Becoming a diligent person (part two)

Photo by jayneandd

In the first part of this post, I laid some basic groundwork for approaching diligence. I emphasized that you have a choice to be diligent or not each time you consider procrastinating, and that your moment-to-moment actions now will affect how you behave in the future. In this part of the post, I’ll list three common impediments to diligent goal-accomplishment and some ways to overcome each obstacle.

1. Not enough time or energy

Photo by Keith Williamson

You will always have busywork

If you’re like most people, your everyday schedule is packed. This will probably be true until you retire. If you put something off because you don’t have enough time, what you’re really saying is that that something is not a priority. That can be okay—you will have more success in what you do if you don’t take on too many projects. But make sure you’re ready to give up a project completely if you don’t have room for it—you shouldn’t regret never learning the piano if you are spending your time in a more valuable way. However, if you’re not actively pursuing a side project already, chances are you have some spare time lying around.

2. One-time exceptions

Once you’ve decided that a project is worth your time right now, you may be inclined to make one-time exceptions (“I just had a test today,” “I stayed up late last night,” “I’m feeling under the weather”). These are the worst enemies for your goal, and they are exceptionally easy to fall prey to. If you’ve decided that a project is worth your time, then I would be extremely critical of any one-time exception excuses. If you allow even one of these, it opens the door for future excuses, and before you know it, you never go to the gym anymore or you realize it’s been two months since you’ve picked up your new book.

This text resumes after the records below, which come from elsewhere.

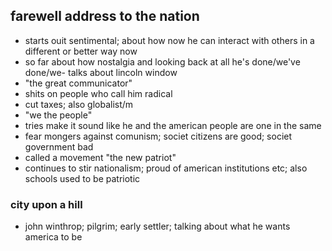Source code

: ## farewell address to the nation

- starts ouit sentimental; about how now he can interact with others in a different or better way now 
- so far about how nostalgia and looking back at all he's done/we've done/we- talks about lincoln window
- "the great communicator"
- shits on people who call him radical
- cut taxes; also globalist/m
- "we the people"
- tries make it sound like he and the american people are one in the same
- fear mongers against comunism; societ citizens are good; societ government bad
- called a movement "the new patriot"
- continues to stir nationalism; proud of american institutions etc; also schools used to be patriotic

### city upon a hill
- john winthrop; pilgrim; early settler; talking about what he wants america to be 
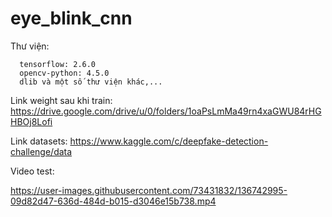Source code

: # eye_blink_cnn

Thư viện:

      tensorflow: 2.6.0
      opencv-python: 4.5.0
      dlib và một số thư viện khác,...
      
Link weight sau khi train: https://drive.google.com/drive/u/0/folders/1oaPsLmMa49rn4xaGWU84rHGHBOj8Lofi

Link datasets: https://www.kaggle.com/c/deepfake-detection-challenge/data

Video test: 

https://user-images.githubusercontent.com/73431832/136742995-09d82d47-636d-484d-b015-d3046e15b738.mp4


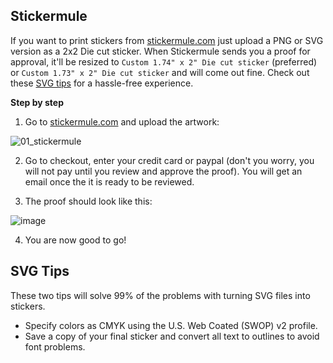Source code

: ## Stickermule

If you want to print stickers from [stickermule.com](https://www.stickermule.com/) just upload a PNG or SVG version as a 2x2 Die cut sticker. When Stickermule sends you a proof for approval, it'll be resized to `Custom 1.74" x 2" Die cut sticker` (preferred) or `Custom 1.73" x 2" Die cut sticker` and will come out fine. Check out these [SVG tips](#svg_tips) for a hassle-free experience.


**Step by step**

1) Go to [stickermule.com](https://www.stickermule.com/) and upload the artwork:

![01_stickermule](https://user-images.githubusercontent.com/1934546/32126507-ed434f42-bb25-11e7-9afb-fbc1e07f7dea.gif)


2) Go to checkout, enter your credit card or paypal (don't you worry, you will not pay until you review and approve the proof). You will get an email once the it is ready to be reviewed.

3) The proof should look like this:

![image](https://user-images.githubusercontent.com/1934546/32126617-7377b134-bb26-11e7-9594-5e987d600eb4.png)

4) You are now good to go!


## SVG Tips

These two tips will solve 99% of the problems with turning SVG files into stickers.

* Specify colors as CMYK using the U.S. Web Coated (SWOP) v2 profile.
* Save a copy of your final sticker and convert all text to outlines to avoid font problems.
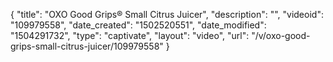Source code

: {
    "title": "OXO Good Grips&reg; Small Citrus Juicer",
    "description": "",
    "videoid": "109979558",
    "date_created": "1502520551",
    "date_modified": "1504291732",
    "type": "captivate",
    "layout": "video",
    "url": "\/v\/oxo-good-grips-small-citrus-juicer\/109979558"
}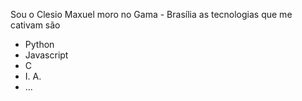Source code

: Sou o Clesio Maxuel moro no Gama - Brasília
as tecnologias que me cativam são
- Python
- Javascript
- C
- I. A.
- ...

One-time excuses will kill your goals

One-time excuses will kill your goals
(Photo by Amy West)

How do you solve this problem? Aside from making a no-exceptions policy, one way to motivate yourself to work towards your goal even when you’re not feeling 100% energized and ready to work (itself a rare occurrence) is to leverage several of your desires to make a firmer commitment. Say you want to get into a regular exercise routine. You might do this because you want to be a healthy person. But you also probably want to be the kind of person who exercises—someone who can motivate themselves to follow some regular workout schedule. Here, you’re using your desire to be healthy and your desire to be diligent to bully yourself into sticking to your schedule. If you can make a firmer commitment to your goal, you will be more resilient against one-time exceptions.

3. Discounting the value of future goals

People tend to perceive rewards in the present as more valuable than rewards in the future, even when the present reward has a lower actual value. This is a phenomenon known as hyperbolic discounting, and it partly explains why you might go on Facebook now instead of beginning your paper or why you might stay in bed and snooze your alarm instead of getting up on time. Discounting is closely related to one-time exceptions and can be overcome in a similar way. Since people have a natural tendency to give less weight to future consequences, it is important to consciously remind yourself of the future impact of your present actions.

Hyperbolic Discounting

Hyperbolic Discounting (Hyperbolic refers to the shape of your apparent utility curve as time passes--when you are close to realizing a reward, the apparent utility increases rapidly.)

Suppose you have a final paper due in a month. You know it would be bad for your health and your grades if you begin your paper a few days before it is due. However, due to discounting, those consequences are dulled at the moment, paling in comparison to the small entertainment value of playing Draw Something right now. To compensate for this discounting, you can remind yourself of the specific impact your actions in the present will have on your future. If you procrastinate now, you will be really stressed at the end of the semester. If you get a bad grade, you will probably be very unhappy with yourself and you’ll have a slightly harder time getting job opportunities in the future. Are you really willing to risk that outcome just to go on Facebook for a few minutes?

Conclusions

It’s hard to be diligent, and that’s partly because of human nature. Hopefully, by being aware of the specific psychological weaknesses that humans have, you can make a conscious effort to resist them and ultimately succeed in achieving your goals.